**** Given records

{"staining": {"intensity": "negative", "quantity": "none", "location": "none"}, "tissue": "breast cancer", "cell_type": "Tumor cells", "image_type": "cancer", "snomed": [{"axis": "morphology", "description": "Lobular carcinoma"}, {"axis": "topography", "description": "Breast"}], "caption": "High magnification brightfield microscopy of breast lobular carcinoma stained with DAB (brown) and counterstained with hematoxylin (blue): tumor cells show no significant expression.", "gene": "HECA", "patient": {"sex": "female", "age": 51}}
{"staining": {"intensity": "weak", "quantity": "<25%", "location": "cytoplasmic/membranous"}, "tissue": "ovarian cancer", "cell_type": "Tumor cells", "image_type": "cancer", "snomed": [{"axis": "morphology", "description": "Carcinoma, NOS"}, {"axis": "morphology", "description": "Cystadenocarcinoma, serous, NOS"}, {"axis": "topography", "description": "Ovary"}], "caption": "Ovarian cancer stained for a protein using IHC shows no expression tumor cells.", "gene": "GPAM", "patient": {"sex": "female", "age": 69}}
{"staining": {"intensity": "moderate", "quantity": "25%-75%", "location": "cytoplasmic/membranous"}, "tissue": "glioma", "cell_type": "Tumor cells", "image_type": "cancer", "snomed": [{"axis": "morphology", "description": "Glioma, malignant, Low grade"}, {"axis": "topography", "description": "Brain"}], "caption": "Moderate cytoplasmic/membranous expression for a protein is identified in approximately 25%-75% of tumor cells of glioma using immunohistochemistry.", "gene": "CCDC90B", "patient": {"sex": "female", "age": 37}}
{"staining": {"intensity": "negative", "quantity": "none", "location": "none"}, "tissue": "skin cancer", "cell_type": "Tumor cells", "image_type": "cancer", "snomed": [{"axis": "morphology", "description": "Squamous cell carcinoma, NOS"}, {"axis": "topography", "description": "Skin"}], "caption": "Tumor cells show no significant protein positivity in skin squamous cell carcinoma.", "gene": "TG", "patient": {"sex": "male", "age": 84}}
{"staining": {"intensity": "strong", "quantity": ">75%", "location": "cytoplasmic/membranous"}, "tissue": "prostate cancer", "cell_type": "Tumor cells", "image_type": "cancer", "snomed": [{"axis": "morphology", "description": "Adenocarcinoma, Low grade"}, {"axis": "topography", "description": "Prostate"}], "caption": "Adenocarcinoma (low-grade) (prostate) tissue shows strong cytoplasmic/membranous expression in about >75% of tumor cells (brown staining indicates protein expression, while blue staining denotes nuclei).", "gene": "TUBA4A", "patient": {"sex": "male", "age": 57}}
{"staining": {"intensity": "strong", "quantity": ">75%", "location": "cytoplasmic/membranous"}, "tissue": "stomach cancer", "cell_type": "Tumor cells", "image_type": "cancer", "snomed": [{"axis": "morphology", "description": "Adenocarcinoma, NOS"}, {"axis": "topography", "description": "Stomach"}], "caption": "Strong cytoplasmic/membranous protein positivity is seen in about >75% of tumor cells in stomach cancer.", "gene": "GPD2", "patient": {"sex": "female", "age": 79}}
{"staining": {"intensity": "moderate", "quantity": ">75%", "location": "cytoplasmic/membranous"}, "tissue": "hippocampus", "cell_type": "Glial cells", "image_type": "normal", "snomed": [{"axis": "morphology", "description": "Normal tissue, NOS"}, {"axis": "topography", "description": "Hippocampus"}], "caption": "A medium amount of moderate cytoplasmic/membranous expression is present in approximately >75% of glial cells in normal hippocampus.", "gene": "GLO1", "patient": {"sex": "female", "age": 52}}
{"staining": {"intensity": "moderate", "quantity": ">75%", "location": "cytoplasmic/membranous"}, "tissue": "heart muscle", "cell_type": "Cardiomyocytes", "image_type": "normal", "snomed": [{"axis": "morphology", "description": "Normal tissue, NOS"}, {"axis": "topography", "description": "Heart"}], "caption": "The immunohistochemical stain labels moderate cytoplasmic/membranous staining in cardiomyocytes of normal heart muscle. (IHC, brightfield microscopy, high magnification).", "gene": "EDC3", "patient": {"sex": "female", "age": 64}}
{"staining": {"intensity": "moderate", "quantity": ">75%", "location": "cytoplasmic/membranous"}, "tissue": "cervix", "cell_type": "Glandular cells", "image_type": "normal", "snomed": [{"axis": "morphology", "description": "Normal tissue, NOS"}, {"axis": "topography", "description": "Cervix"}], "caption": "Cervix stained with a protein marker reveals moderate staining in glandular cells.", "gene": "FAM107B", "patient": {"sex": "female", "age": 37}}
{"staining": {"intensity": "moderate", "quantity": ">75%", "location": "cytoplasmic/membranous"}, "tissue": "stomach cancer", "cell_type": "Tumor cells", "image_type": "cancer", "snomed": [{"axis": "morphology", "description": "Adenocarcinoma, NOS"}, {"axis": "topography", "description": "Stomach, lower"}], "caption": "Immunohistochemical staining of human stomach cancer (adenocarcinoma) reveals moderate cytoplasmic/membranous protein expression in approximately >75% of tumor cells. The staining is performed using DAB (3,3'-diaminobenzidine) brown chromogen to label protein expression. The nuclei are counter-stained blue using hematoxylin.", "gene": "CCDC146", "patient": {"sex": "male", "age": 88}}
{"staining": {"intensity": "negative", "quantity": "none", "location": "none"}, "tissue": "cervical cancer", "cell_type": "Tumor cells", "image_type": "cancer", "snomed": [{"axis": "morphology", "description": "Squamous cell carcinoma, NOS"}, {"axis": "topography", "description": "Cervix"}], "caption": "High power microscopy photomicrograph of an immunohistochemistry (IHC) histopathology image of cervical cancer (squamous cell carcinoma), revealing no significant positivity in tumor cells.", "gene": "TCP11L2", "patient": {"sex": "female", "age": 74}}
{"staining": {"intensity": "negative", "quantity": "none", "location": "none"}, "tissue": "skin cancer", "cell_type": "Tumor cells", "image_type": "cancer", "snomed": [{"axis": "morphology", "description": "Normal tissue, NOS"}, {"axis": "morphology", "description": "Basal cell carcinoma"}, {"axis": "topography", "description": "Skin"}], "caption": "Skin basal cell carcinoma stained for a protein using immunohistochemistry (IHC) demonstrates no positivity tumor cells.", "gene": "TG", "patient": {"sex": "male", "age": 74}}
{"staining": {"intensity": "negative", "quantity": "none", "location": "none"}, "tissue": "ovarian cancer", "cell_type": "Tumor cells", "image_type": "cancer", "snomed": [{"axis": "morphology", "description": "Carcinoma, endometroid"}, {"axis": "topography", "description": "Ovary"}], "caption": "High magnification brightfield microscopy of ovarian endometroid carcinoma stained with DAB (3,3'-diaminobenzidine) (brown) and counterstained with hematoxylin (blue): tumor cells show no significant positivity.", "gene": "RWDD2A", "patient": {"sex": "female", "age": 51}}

********

◆ **Task prompt**
Please print out every entry again, exactly as it reads.

◆ **Expected output**
{"staining": {"intensity": "negative", "quantity": "none", "location": "none"}, "tissue": "breast cancer", "cell_type": "Tumor cells", "image_type": "cancer", "snomed": [{"axis": "morphology", "description": "Lobular carcinoma"}, {"axis": "topography", "description": "Breast"}], "caption": "High magnification brightfield microscopy of breast lobular carcinoma stained with DAB (brown) and counterstained with hematoxylin (blue): tumor cells show no significant expression.", "gene": "HECA", "patient": {"sex": "female", "age": 51}}
{"staining": {"intensity": "weak", "quantity": "<25%", "location": "cytoplasmic/membranous"}, "tissue": "ovarian cancer", "cell_type": "Tumor cells", "image_type": "cancer", "snomed": [{"axis": "morphology", "description": "Carcinoma, NOS"}, {"axis": "morphology", "description": "Cystadenocarcinoma, serous, NOS"}, {"axis": "topography", "description": "Ovary"}], "caption": "Ovarian cancer stained for a protein using IHC shows no expression tumor cells.", "gene": "GPAM", "patient": {"sex": "female", "age": 69}}
{"staining": {"intensity": "moderate", "quantity": "25%-75%", "location": "cytoplasmic/membranous"}, "tissue": "glioma", "cell_type": "Tumor cells", "image_type": "cancer", "snomed": [{"axis": "morphology", "description": "Glioma, malignant, Low grade"}, {"axis": "topography", "description": "Brain"}], "caption": "Moderate cytoplasmic/membranous expression for a protein is identified in approximately 25%-75% of tumor cells of glioma using immunohistochemistry.", "gene": "CCDC90B", "patient": {"sex": "female", "age": 37}}
{"staining": {"intensity": "negative", "quantity": "none", "location": "none"}, "tissue": "skin cancer", "cell_type": "Tumor cells", "image_type": "cancer", "snomed": [{"axis": "morphology", "description": "Squamous cell carcinoma, NOS"}, {"axis": "topography", "description": "Skin"}], "caption": "Tumor cells show no significant protein positivity in skin squamous cell carcinoma.", "gene": "TG", "patient": {"sex": "male", "age": 84}}
{"staining": {"intensity": "strong", "quantity": ">75%", "location": "cytoplasmic/membranous"}, "tissue": "prostate cancer", "cell_type": "Tumor cells", "image_type": "cancer", "snomed": [{"axis": "morphology", "description": "Adenocarcinoma, Low grade"}, {"axis": "topography", "description": "Prostate"}], "caption": "Adenocarcinoma (low-grade) (prostate) tissue shows strong cytoplasmic/membranous expression in about >75% of tumor cells (brown staining indicates protein expression, while blue staining denotes nuclei).", "gene": "TUBA4A", "patient": {"sex": "male", "age": 57}}
{"staining": {"intensity": "strong", "quantity": ">75%", "location": "cytoplasmic/membranous"}, "tissue": "stomach cancer", "cell_type": "Tumor cells", "image_type": "cancer", "snomed": [{"axis": "morphology", "description": "Adenocarcinoma, NOS"}, {"axis": "topography", "description": "Stomach"}], "caption": "Strong cytoplasmic/membranous protein positivity is seen in about >75% of tumor cells in stomach cancer.", "gene": "GPD2", "patient": {"sex": "female", "age": 79}}
{"staining": {"intensity": "moderate", "quantity": ">75%", "location": "cytoplasmic/membranous"}, "tissue": "hippocampus", "cell_type": "Glial cells", "image_type": "normal", "snomed": [{"axis": "morphology", "description": "Normal tissue, NOS"}, {"axis": "topography", "description": "Hippocampus"}], "caption": "A medium amount of moderate cytoplasmic/membranous expression is present in approximately >75% of glial cells in normal hippocampus.", "gene": "GLO1", "patient": {"sex": "female", "age": 52}}
{"staining": {"intensity": "moderate", "quantity": ">75%", "location": "cytoplasmic/membranous"}, "tissue": "heart muscle", "cell_type": "Cardiomyocytes", "image_type": "normal", "snomed": [{"axis": "morphology", "description": "Normal tissue, NOS"}, {"axis": "topography", "description": "Heart"}], "caption": "The immunohistochemical stain labels moderate cytoplasmic/membranous staining in cardiomyocytes of normal heart muscle. (IHC, brightfield microscopy, high magnification).", "gene": "EDC3", "patient": {"sex": "female", "age": 64}}
{"staining": {"intensity": "moderate", "quantity": ">75%", "location": "cytoplasmic/membranous"}, "tissue": "cervix", "cell_type": "Glandular cells", "image_type": "normal", "snomed": [{"axis": "morphology", "description": "Normal tissue, NOS"}, {"axis": "topography", "description": "Cervix"}], "caption": "Cervix stained with a protein marker reveals moderate staining in glandular cells.", "gene": "FAM107B", "patient": {"sex": "female", "age": 37}}
{"staining": {"intensity": "moderate", "quantity": ">75%", "location": "cytoplasmic/membranous"}, "tissue": "stomach cancer", "cell_type": "Tumor cells", "image_type": "cancer", "snomed": [{"axis": "morphology", "description": "Adenocarcinoma, NOS"}, {"axis": "topography", "description": "Stomach, lower"}], "caption": "Immunohistochemical staining of human stomach cancer (adenocarcinoma) reveals moderate cytoplasmic/membranous protein expression in approximately >75% of tumor cells. The staining is performed using DAB (3,3'-diaminobenzidine) brown chromogen to label protein expression. The nuclei are counter-stained blue using hematoxylin.", "gene": "CCDC146", "patient": {"sex": "male", "age": 88}}
{"staining": {"intensity": "negative", "quantity": "none", "location": "none"}, "tissue": "cervical cancer", "cell_type": "Tumor cells", "image_type": "cancer", "snomed": [{"axis": "morphology", "description": "Squamous cell carcinoma, NOS"}, {"axis": "topography", "description": "Cervix"}], "caption": "High power microscopy photomicrograph of an immunohistochemistry (IHC) histopathology image of cervical cancer (squamous cell carcinoma), revealing no significant positivity in tumor cells.", "gene": "TCP11L2", "patient": {"sex": "female", "age": 74}}
{"staining": {"intensity": "negative", "quantity": "none", "location": "none"}, "tissue": "skin cancer", "cell_type": "Tumor cells", "image_type": "cancer", "snomed": [{"axis": "morphology", "description": "Normal tissue, NOS"}, {"axis": "morphology", "description": "Basal cell carcinoma"}, {"axis": "topography", "description": "Skin"}], "caption": "Skin basal cell carcinoma stained for a protein using immunohistochemistry (IHC) demonstrates no positivity tumor cells.", "gene": "TG", "patient": {"sex": "male", "age": 74}}
{"staining": {"intensity": "negative", "quantity": "none", "location": "none"}, "tissue": "ovarian cancer", "cell_type": "Tumor cells", "image_type": "cancer", "snomed": [{"axis": "morphology", "description": "Carcinoma, endometroid"}, {"axis": "topography", "description": "Ovary"}], "caption": "High magnification brightfield microscopy of ovarian endometroid carcinoma stained with DAB (3,3'-diaminobenzidine) (brown) and counterstained with hematoxylin (blue): tumor cells show no significant positivity.", "gene": "RWDD2A", "patient": {"sex": "female", "age": 51}}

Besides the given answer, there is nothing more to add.